'Supernova in a jar' created
Physicists have created in a lab a chemical reaction that mimics the process triggered when a star explodes — resulting in what researchers have colloquially called a "supernova in a jar."
In some types of supernova explosions, the detonation starts with a flame ball deep inside a white dwarf star.
"The flame ball is much lighter than its surroundings, so it rises rapidly, making a plume topped with an accelerating smoke ring," says a news release from the University of Toronto, where the primary research was carried out.
"We created a smaller version of this process by triggering a special chemical reaction in a closed container that generates similar plumes and vortex rings," said Stephen Morris, a physics professor at the University of Toronto.
Researchers were able to create a chemical reaction that released heat and changed the composition of a solution.
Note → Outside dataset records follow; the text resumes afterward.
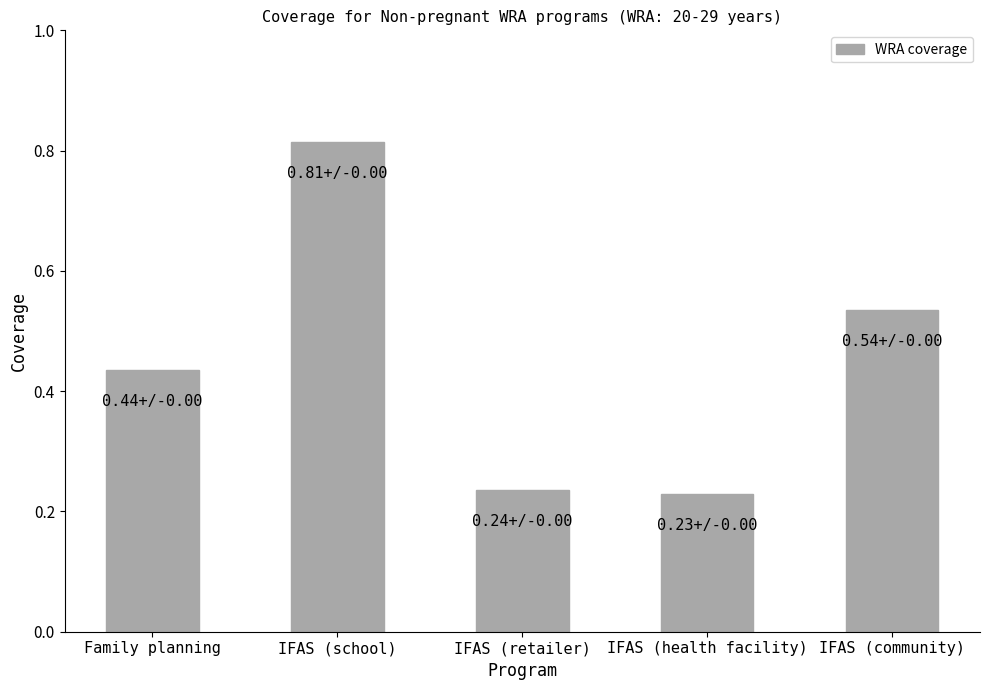

What is the difference between the maximum and minimum values?

0.6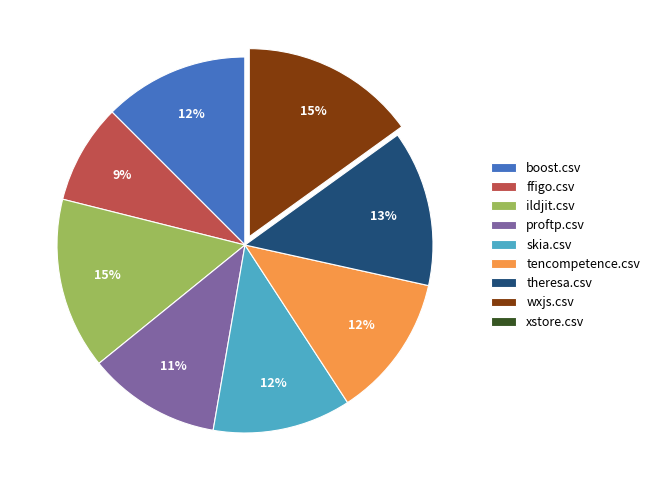

Is the sum of tencompetence.csv and theresa.csv greater than half?

No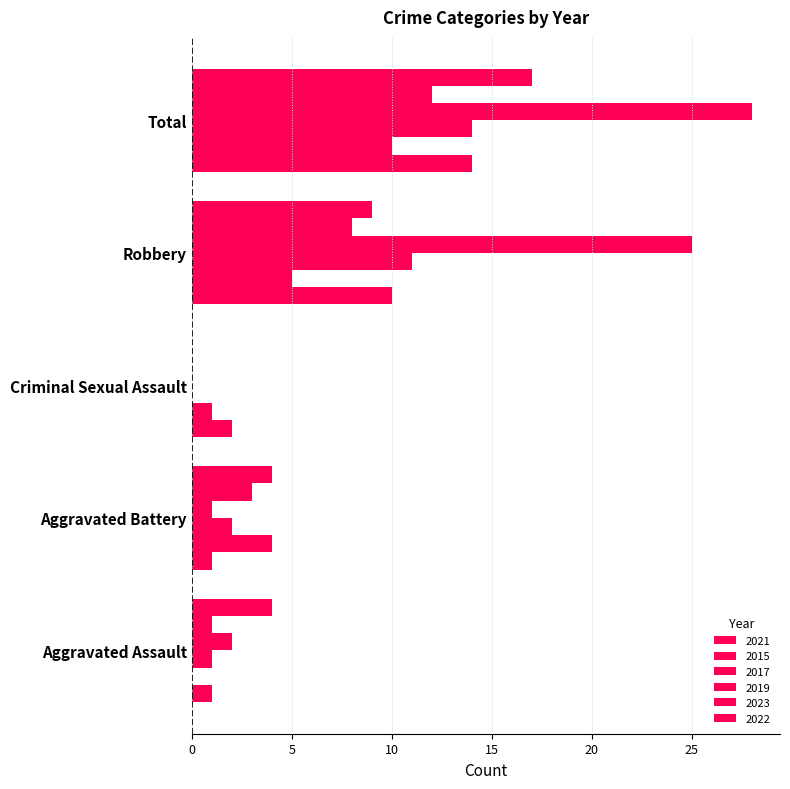

Is the value of 2023 at Aggravated Battery greater than the value of 2017 at Total?

No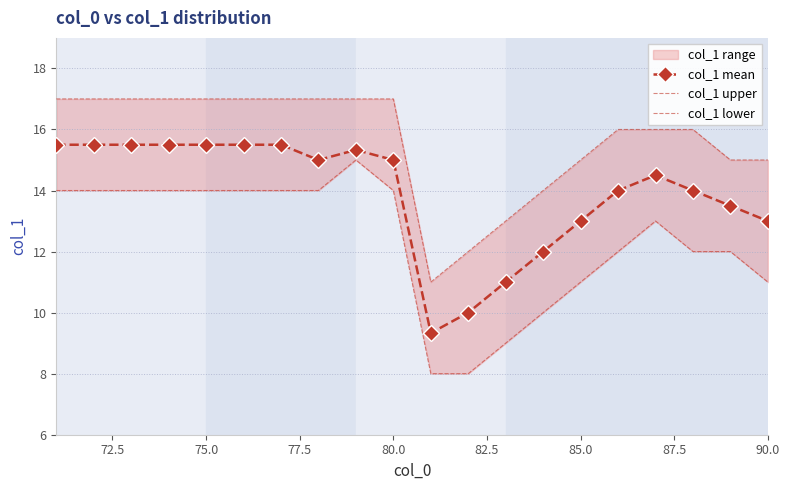

Reading left to right, what are all the values shown in this chart?

col_1 mean: 15.5	15.5	15.5	15.5	15.5	15.5	15.5	15.0	15.3	15.0	9.3	10.0	11.0	12.0	13.0	14.0	14.5	14.0	13.5	13.0
col_1 upper: 17.0	17.0	17.0	17.0	17.0	17.0	17.0	17.0	17.0	17.0	11.0	12.0	13.0	14.0	15.0	16.0	16.0	16.0	15.0	15.0
col_1 lower: 14.0	14.0	14.0	14.0	14.0	14.0	14.0	14.0	15.0	14.0	8.0	8.0	9.0	10.0	11.0	12.0	13.0	12.0	12.0	11.0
That in turn led to a buoyancy that stirred the liquid and created more chemical reactions and ultimately, a cascading series of runaway explosions — much like what happens in a supernova.
"A supernova is a dramatic example of this kind of self-sustaining explosion in which gravity and buoyancy forces are important effects," said Michael Rogers, a University of Toronto student who designed the experiment as part of his Ph.D. research. "We wanted to see what the liquid motion would look like in such a self-stirred chemical reaction.
"It is extremely difficult to observe the inside of a real exploding star light years away, so this experiment is an important window into the complex fluid motions that accompany such an event," Morris said. "The study of such explosions in stars is crucial to understanding the size and evolution of the universe."
The research is to be published in Physics Review E.